Auflagen sollen Monopol verhindern
Telia Sonera kann Sparten verkaufen

Der führende skandinavische Telekomkonzern Telia Sonera kann nach Zustimmung der EU-Kommission zwei Geschäftssparten verkaufen. Damit erfülle der nordische Konkurrent der Deutschen Telekom Auflagen der EU-Wettbewerbsaufsicht für die Fusion der schwedischen Telia mit dem finnischen Wettbewerber Sonera, berichtete die Brüsseler Behörde am Montag. Im

HB/dpa BRÜSSEL. Im Juli 2002 hatte die EU-Kommission den Zusammenschluss unter strengen Auflagen erlaubt. Als Käufer akzeptierte sie nun für das finnische Mobilfunk-Geschäft die Suomen 2G/DNA und für das schwedische Kabelfernsehunternehmen Com hem AB den Käufer EQT Partners AB.
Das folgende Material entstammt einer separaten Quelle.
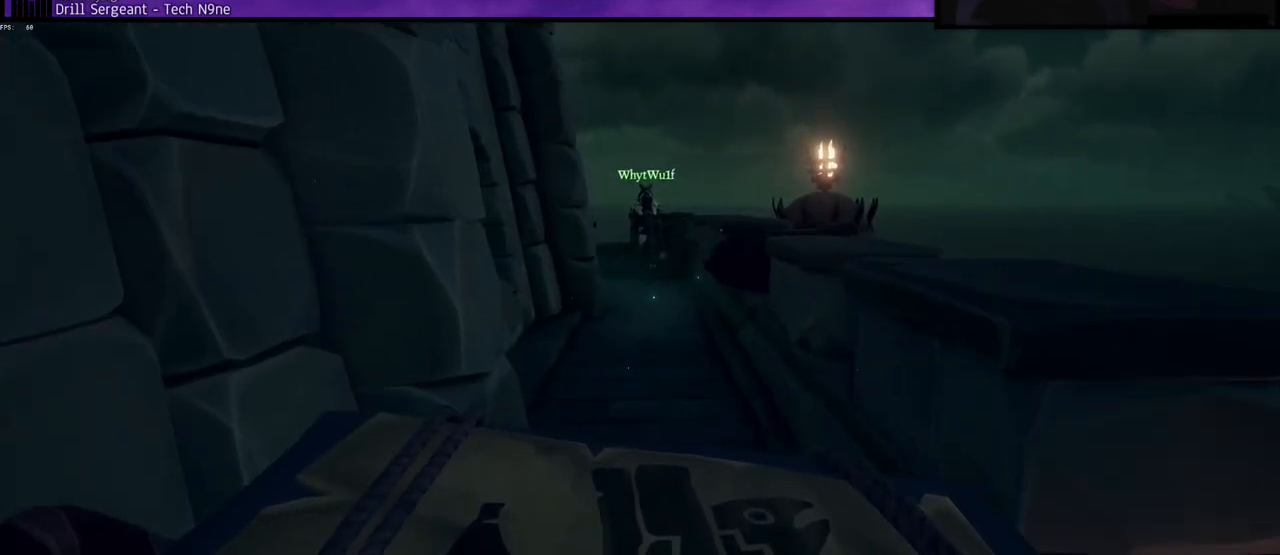
{"keys": ["w"], "events": []}
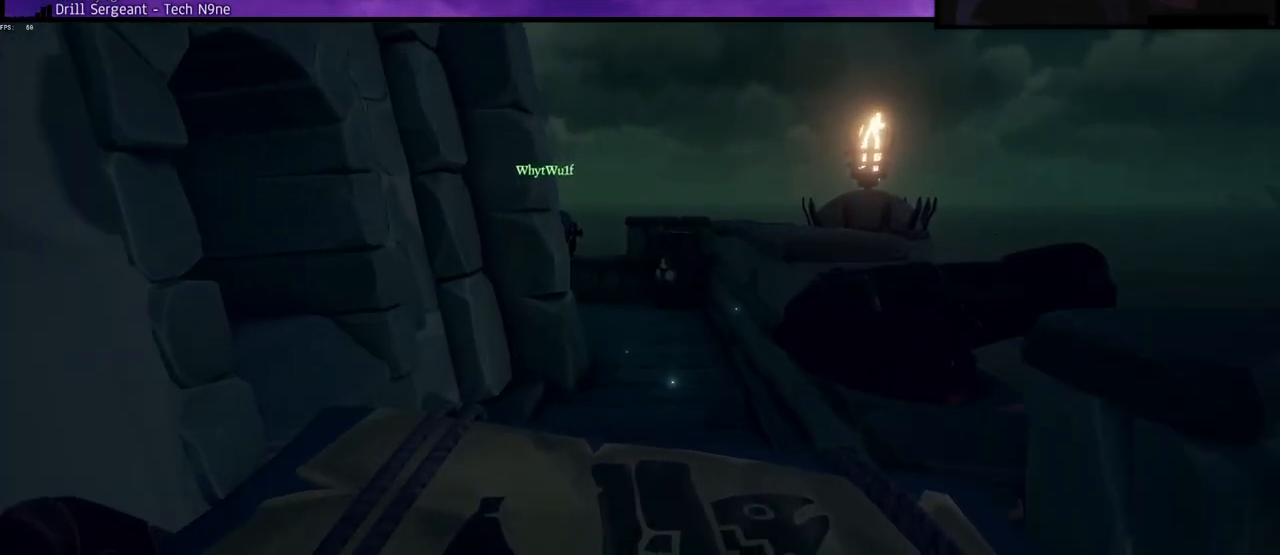
{"keys": ["w"], "events": []}
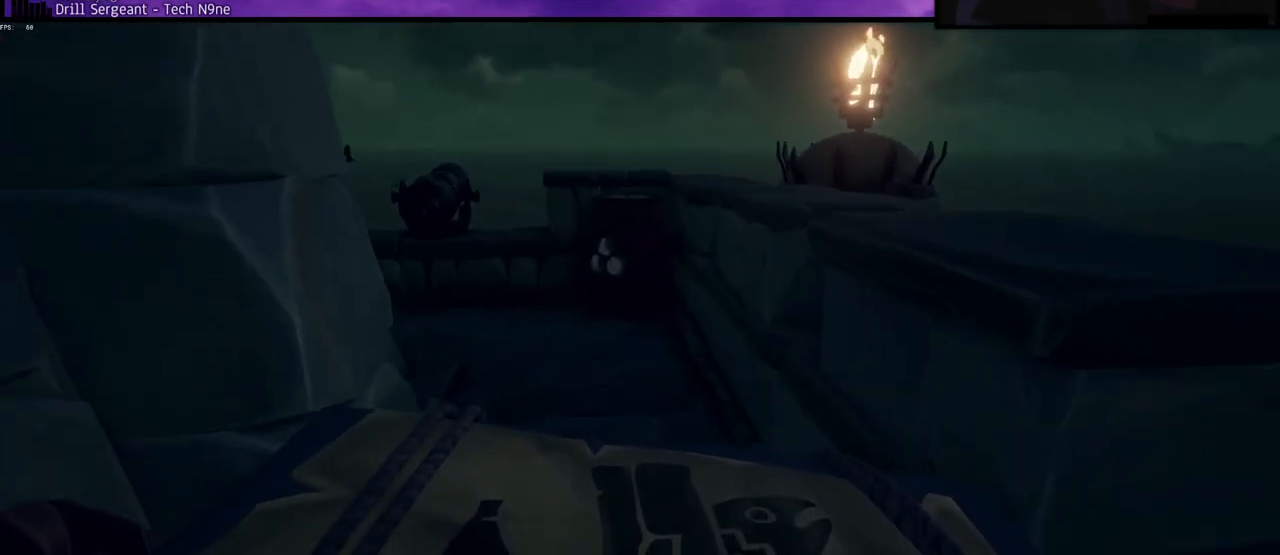
{"keys": ["w"], "events": []}
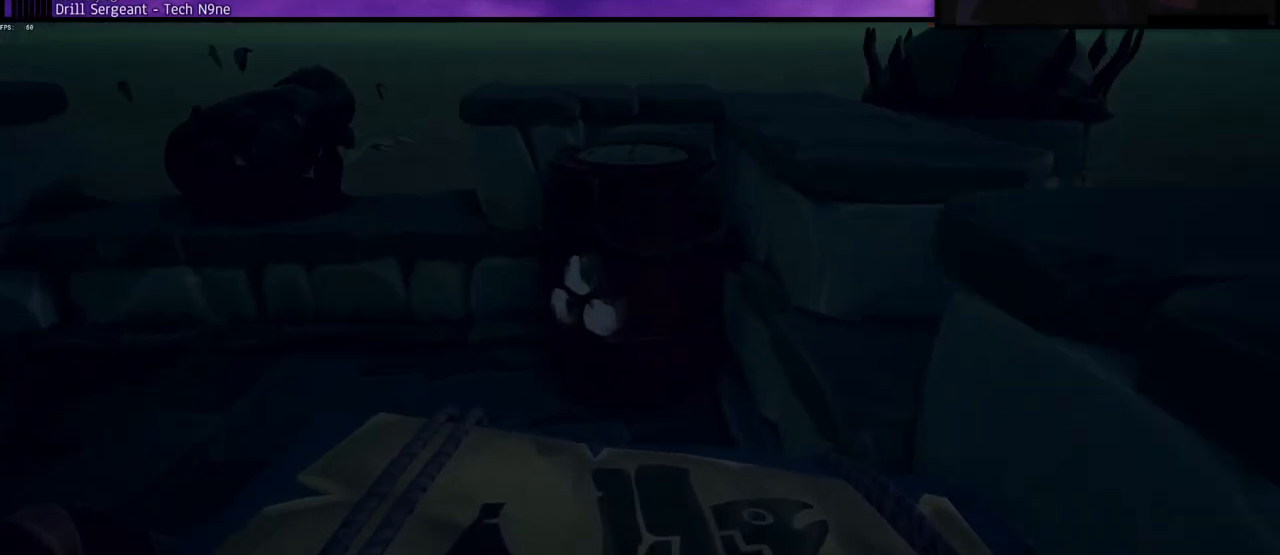
{"keys": ["f"], "events": [[233, "f", "down"], [233, "w", "up"]]}
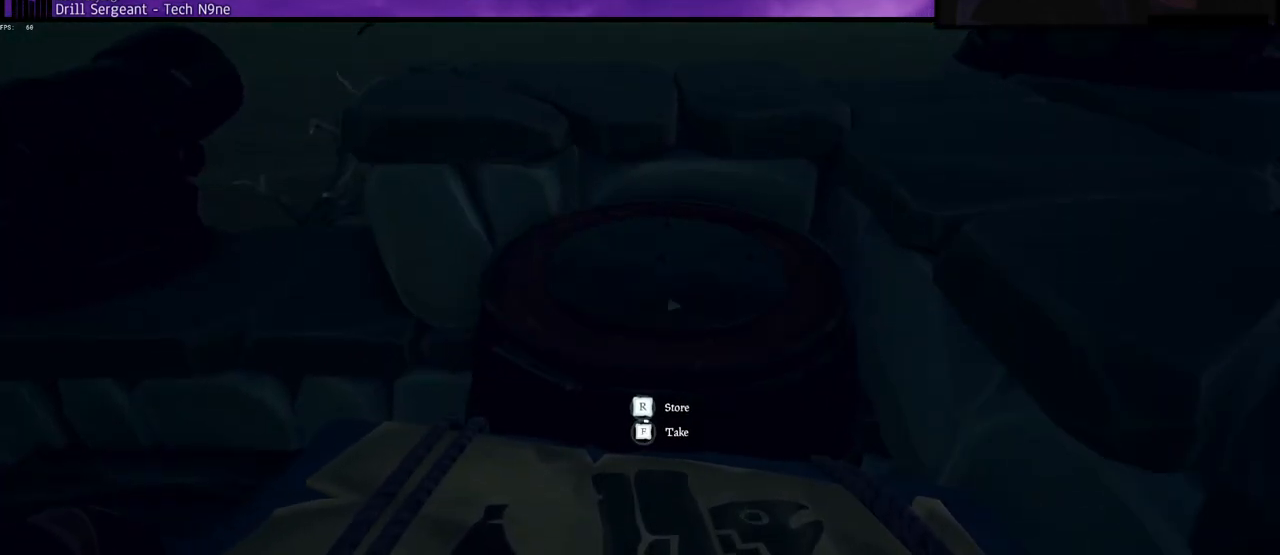
{"keys": ["f"], "events": []}
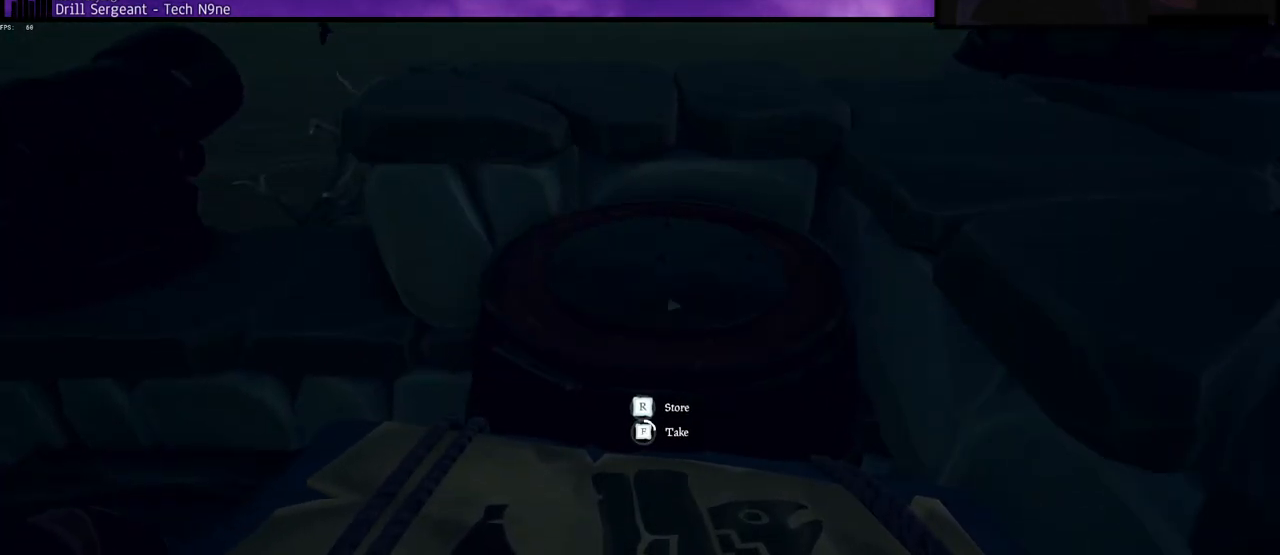
{"keys": ["f"], "events": []}
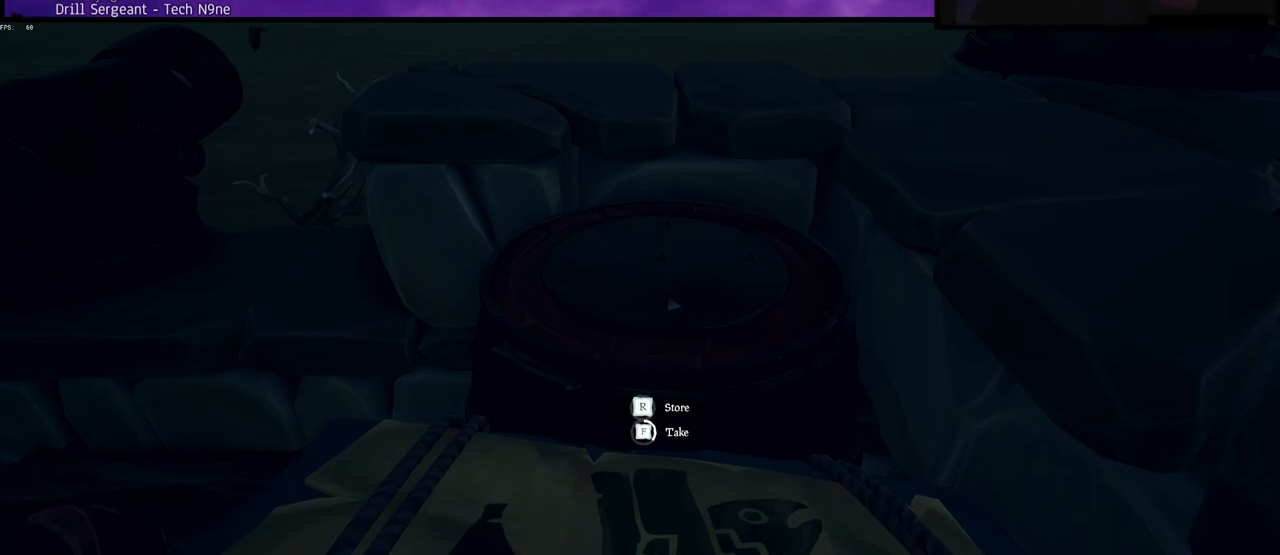
{"keys": ["f"], "events": []}
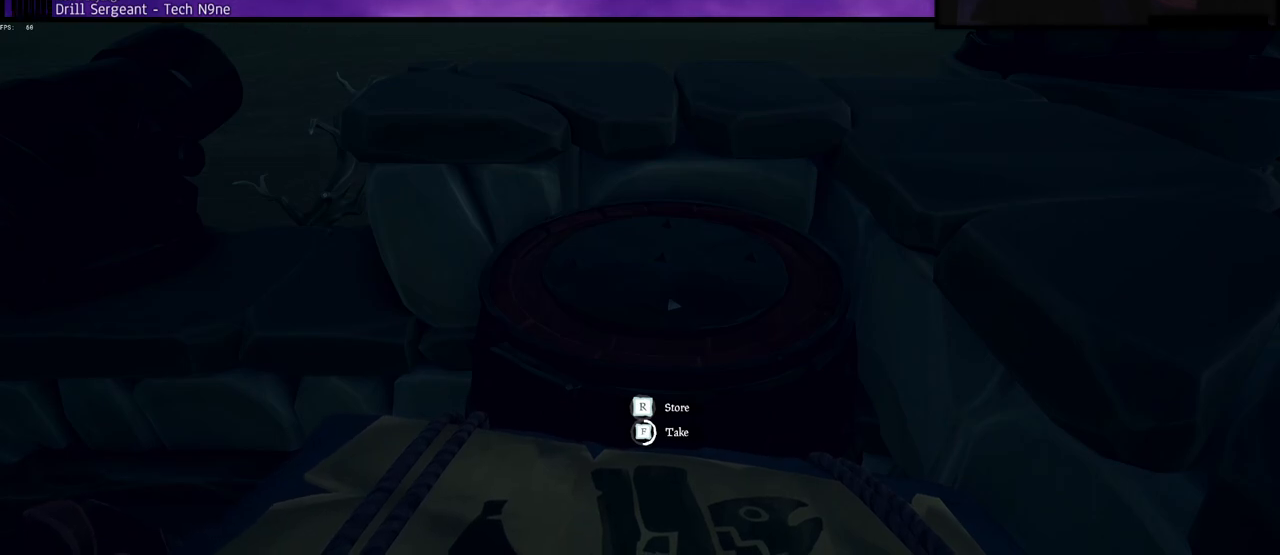
{"keys": ["f"], "events": []}
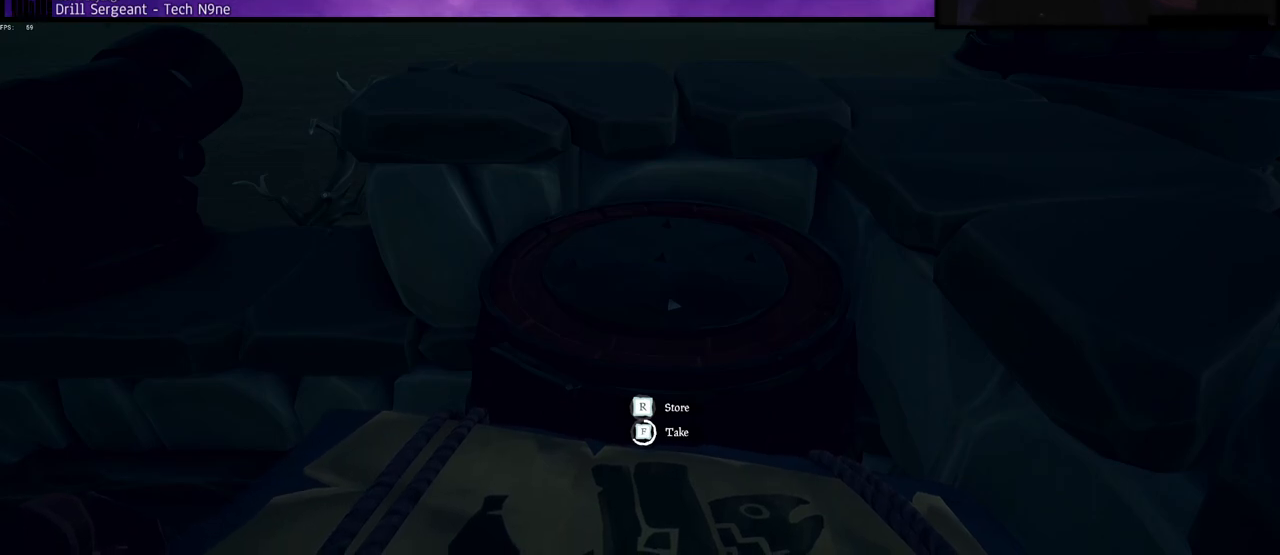
{"keys": ["f"], "events": []}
Mit den Auflagen will die Kommission verhindern, dass der Konzern zu mächtig wird und die Preise diktieren könnte. Die Verkäufe stellten sicher, dass die Verbraucher in Finnland und Schweden von mehr Wettbewerb im Mobilfunkbereich der 3. Generation sowie im Festnetz- und Internetbereich profitierten, teilte die Kommission zur Begründung mit. Die Telia Sonera AB (Farsta) beschäftigt rund 34 000 Mitarbeiter. Sonera hatte eine Milliarden-teure Lizenz für den Mobilfunkstandard UMTS in Deutschland mitersteigert.